Pourtant, le style de Thomas dAquin est plutôt, dans ses écrits, impassible et distant; et c’est ainsi qu’il se montrait aussi lorsqu’il était personnellement en question, par exemple lors des attaques menées par l’université de Paris contre les ordres qu’on appelait  » mendiants  » (franciscains et dominicains) alors qu’il enseignait à Paris : car le maître de l’ordre l’avait, en 1269, appelé pour la seconde fois à occuper cette chaire (entretemps il était allé à la cour pontificale de Clément IV). Dans un premier écrit, déjà, il avait soutenu le droit des ordres mendiants à enseigner dans les facultés de théologie. Dans la deuxième partie de son oeuvre maîtresse, la Somme théologique, il aborda à nouveau la question et s’efforça d’y répondre en théologien, posant ainsi pour la spiritualité dominicaine des bases qui sont restées valables jusqu’à nos jours :  » Si la contemplation de Dieu en soi et pour soi, dans la vie contemplative, est la plus haute forme de vie chrétienne puisqu’elle est celle qui approche de plus près la vision de Dieu dans l’éternité, d’autre part l’amour du prochain a une valeur particulière, selon l’exemple de l’amour de Jésus-Christ pour l’homme sur la terre. Car, tout comme Jésus-Christ vivait dans la contemplation constante de Dieu le Père et, en même temps, en tant qu’homme, était au service des hommes, de même le chrétien doit vivre à la fois dans l’amour de Dieu et du prochain, dans la contemplation de Dieu et dans les oeuvres de miséricorde.  » Les oeuvres de miséricorde découlent de la contemplation aimante de Dieu et y ramènent; parmi elles, les théologiens médiévaux donnaient une grande place à l’enseignement religieux et à la prédication. C’est particulièrement valable pour les prêcheurs qui doivent transmettre à leurs contemporains le fruit de leur contemplation : contemplata aliis tradere, ces mots sont restés leur devise.

Saint Thomas lui-même a vécu de cette façon, selon son biographe Guillaume de Tocco :  » Chaque fois qu’il avait dessein d’étudier, de commenter, de faire un cours, d’écrire ou de dicter, il commençait par prier dans le secret. En priant, il demandait de pouvoir découvrir sans erreur les secrets de Dieu. Et lorsque avant de prier il avait eu encore un doute dans sa recherche, il revenait à son travail instruit par la prière.  » On a conservé une lettre du saint à un novice de l’ordre ; elle nous en dit plus sur lui-même que de longs traités:  » Montre-toi vraiment affable envers tous. Ne te soucis pas de ce que les autres font ou ne font pas. Ne te fie pas trop à qui que ce soit: montrer trop de confiance nous fait dédaigner et détourne de l’étude […]. Ne t’inquiète pas de qui tu as entendu quelque chose: mais ce que tu as entendu de bon, grave-le dans ta mémoire. Donne-toi la peine de comprendre à fond tout ce que tu lis et entends. « 

Lorsque, en 1272, Thomas retourna en Italie pour prendre la direction du studium de l’ordre à Naples, il se consacra surtout à achever sa Somme théologique, qui devait rester pendant des siècles le manuel des étudiants en théologie. Il en avait terminé la deuxième partie à Paris, où il avait aussi composé les volumineux commentaires sur l’Éthique et la Métaphysique d’Aristote.

__ACTIVITÉ A__.
Extrayez du texte de la page le passage qui va de « Lorsque, en 1272, Thomas » jusqu'à « la Métaphysique d’Aristote. » inclus.
__ACTIVITÉ B__.
Indiquez si chacune des affirmations suivantes est conforme au texte de la page. Répondez par oui ou par non et citez mot pour mot les termes du texte qui le montrent.
(i) Thomas fut appelé pour la seconde fois à occuper la chaire de Paris en 1269.
(ii) En 1272, Thomas retourna en Italie pour diriger le studium de l'ordre à Rome.
(iii) Thomas avait achevé la deuxième partie de la Somme théologique à Paris.
__ACTIVITÉ C__.
D'après le texte de la page, quels mots sont restés la devise des prêcheurs ?

__EXTRAITS DES ITEMS__.

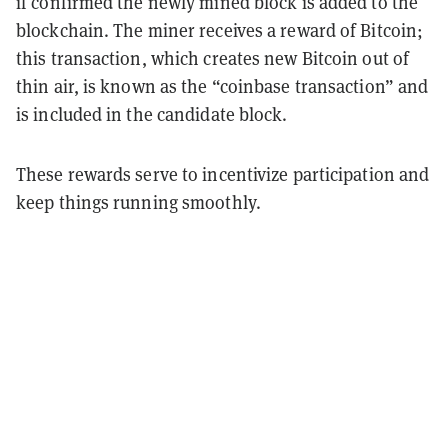
if confirmed the newly mined block is added to the
blockchain. The miner receives a reward of Bitcoin;
this transaction, which creates new Bitcoin out of
thin air, is known as the “coinbase transaction” and
is included in the candidate block.
These rewards serve to incentivize participation and
keep things running smoothly.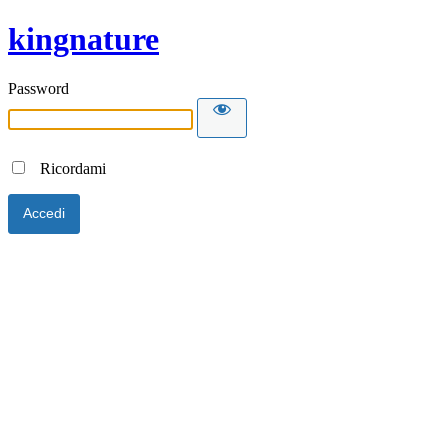
kingnature
Password
Ricordami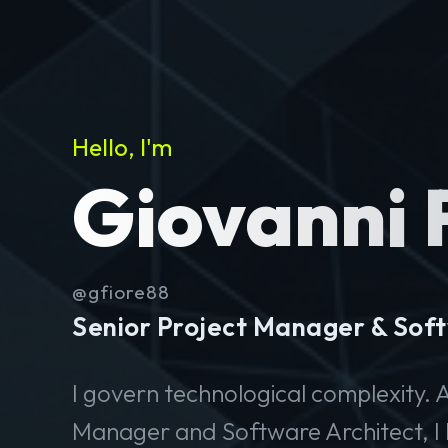
Hello, I'm
Giovanni 
@gfiore88
Senior Project Manager & Soft
I govern technological complexity. A
Manager and Software Architect, I 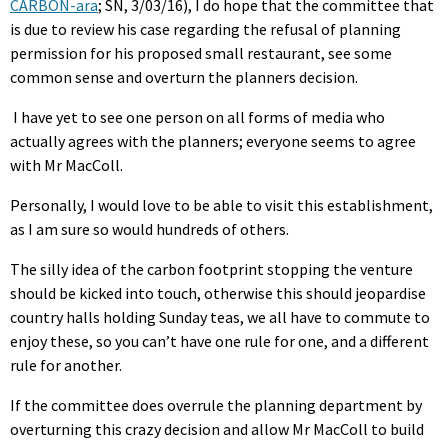
CARBON-ara
; SN, 3/03/16), I do hope that the committee that
is due to review his case regarding the refusal of planning
permission for his proposed small restaurant, see some
common sense and overturn the planners decision.
I have yet to see one person on all forms of media who
actually agrees with the planners; everyone seems to agree
with Mr MacColl.
Personally, I would love to be able to visit this establishment,
as I am sure so would hundreds of others.
The silly idea of the carbon footprint stopping the venture
should be kicked into touch, otherwise this should jeopardise
country halls holding Sunday teas, we all have to commute to
enjoy these, so you can’t have one rule for one, and a different
rule for another.
If the committee does overrule the planning department by
overturning this crazy decision and allow Mr MacColl to build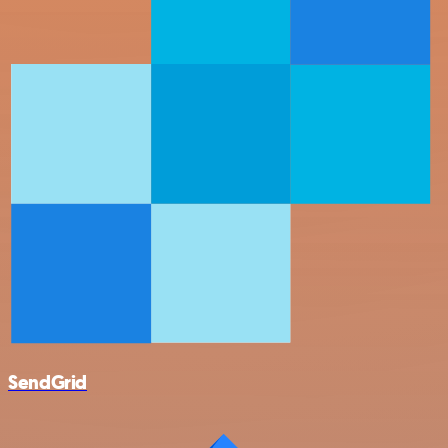
SendGrid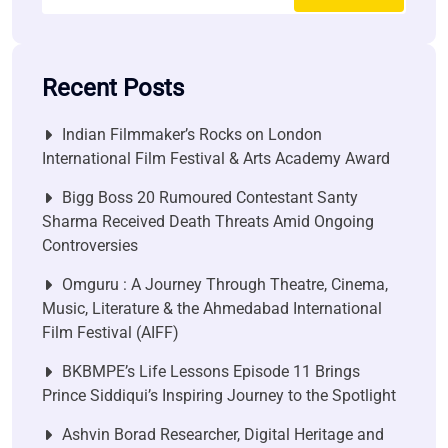
Recent Posts
Indian Filmmaker’s Rocks on London
International Film Festival & Arts Academy Award
Bigg Boss 20 Rumoured Contestant Santy
Sharma Received Death Threats Amid Ongoing
Controversies
Omguru : A Journey Through Theatre, Cinema,
Music, Literature & the Ahmedabad International
Film Festival (AIFF)
BKBMPE’s Life Lessons Episode 11 Brings
Prince Siddiqui’s Inspiring Journey to the Spotlight
Ashvin Borad Researcher, Digital Heritage and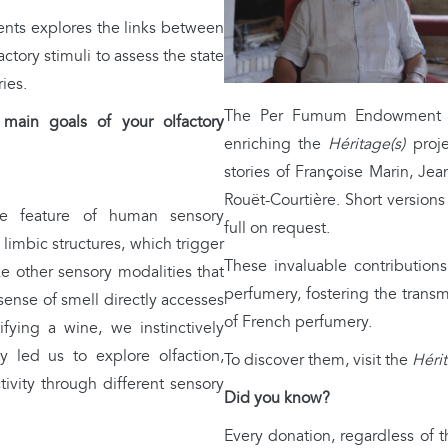
ients explores the links between
ctory stimuli to assess the state
ies.
The Per Fumum Endowment Fu
in goals of your olfactory
enriching the
Héritage(s)
proje
stories of Françoise Marin, Je
Rouët-Courtière. Short versions 
e feature of human sensory
full on request.
 limbic structures, which trigger
These invaluable contributions
e other sensory modalities that
perfumery, fostering the transm
 sense of smell directly accesses
of French perfumery.
ifying a wine, we instinctively
y led us to explore olfaction,
To discover them, visit the
Hérit
tivity through different sensory
Did you know?
Every donation, regardless of 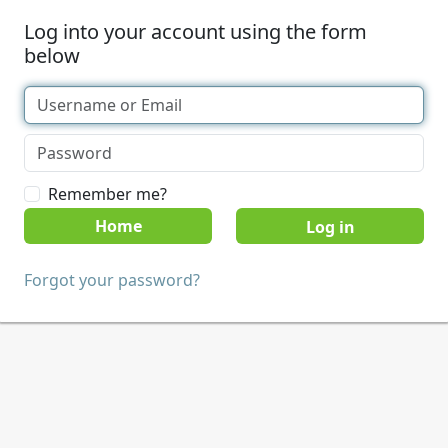
Log into your account using the form
below
Remember me?
Home
Forgot your password?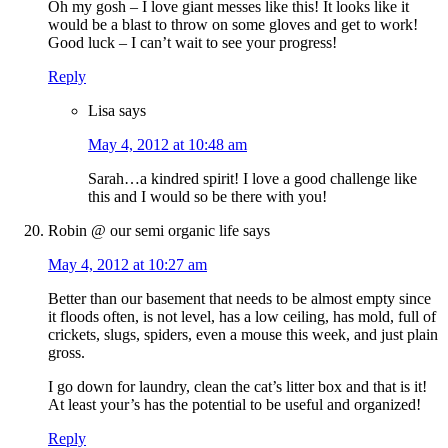
Oh my gosh – I love giant messes like this! It looks like it
would be a blast to throw on some gloves and get to work!
Good luck – I can’t wait to see your progress!
Reply
Lisa
says
May 4, 2012 at 10:48 am
Sarah…a kindred spirit! I love a good challenge like
this and I would so be there with you!
Robin @ our semi organic life
says
May 4, 2012 at 10:27 am
Better than our basement that needs to be almost empty since
it floods often, is not level, has a low ceiling, has mold, full of
crickets, slugs, spiders, even a mouse this week, and just plain
gross.
I go down for laundry, clean the cat’s litter box and that is it!
At least your’s has the potential to be useful and organized!
Reply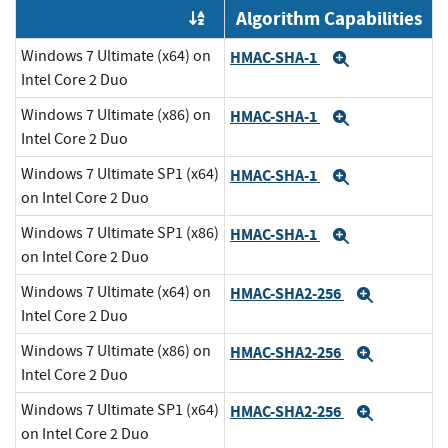
Algorithm Capabilities
Order by OE
Windows 7 Ultimate (x64) on
HMAC-SHA-1
Expand
Intel Core 2 Duo
Windows 7 Ultimate (x86) on
HMAC-SHA-1
Expand
Intel Core 2 Duo
Windows 7 Ultimate SP1 (x64)
HMAC-SHA-1
Expand
on Intel Core 2 Duo
Windows 7 Ultimate SP1 (x86)
HMAC-SHA-1
Expand
on Intel Core 2 Duo
Windows 7 Ultimate (x64) on
HMAC-SHA2-256
Expand
Intel Core 2 Duo
Windows 7 Ultimate (x86) on
HMAC-SHA2-256
Expand
Intel Core 2 Duo
Windows 7 Ultimate SP1 (x64)
HMAC-SHA2-256
Expand
on Intel Core 2 Duo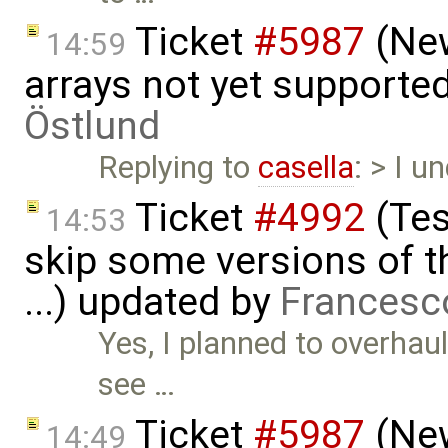
Ticket
#5987
(New
14:59
arrays not yet supporte
Östlund
Replying to
casella
: > I 
Ticket
#4992
(Tes
14:53
skip some versions of t
...) updated by
Francesc
Yes, I planned to overhaul 
see …
Ticket
#5987
(New
14:49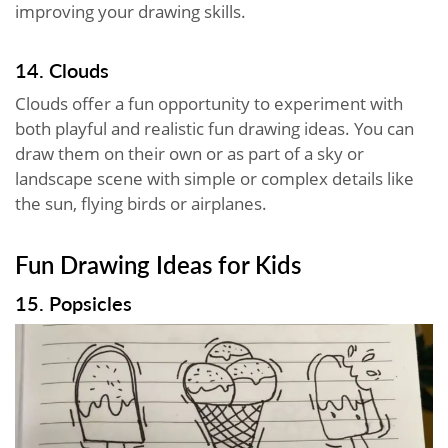
improving your drawing skills.
14. Clouds
Clouds offer a fun opportunity to experiment with
both playful and realistic fun drawing ideas. You can
draw them on their own or as part of a sky or
landscape scene with simple or complex details like
the sun, flying birds or airplanes.
Fun Drawing Ideas for Kids
15. Popsicles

__RÉSULTAT A__.
Lorsque, en 1272, Thomas retourna en Italie pour prendre la direction du studium de l’ordre à Naples, il se consacra surtout à achever sa Somme théologique, qui devait rester pendant des siècles le manuel des étudiants en théologie. Il en avait terminé la deuxième partie à Paris, où il avait aussi composé les volumineux commentaires sur l’Éthique et la Métaphysique d’Aristote.

__RÉSULTAT B__.
(i) Oui : « le maître de l’ordre l’avait, en 1269, appelé pour la seconde fois à occuper cette chaire ».
(ii) Non : « Lorsque, en 1272, Thomas retourna en Italie pour prendre la direction du studium de l’ordre à Naples ».
(iii) Oui : « Il en avait terminé la deuxième partie à Paris ».

__RÉSULTAT C__.
Les mots « contemplata aliis tradere » sont restés leur devise.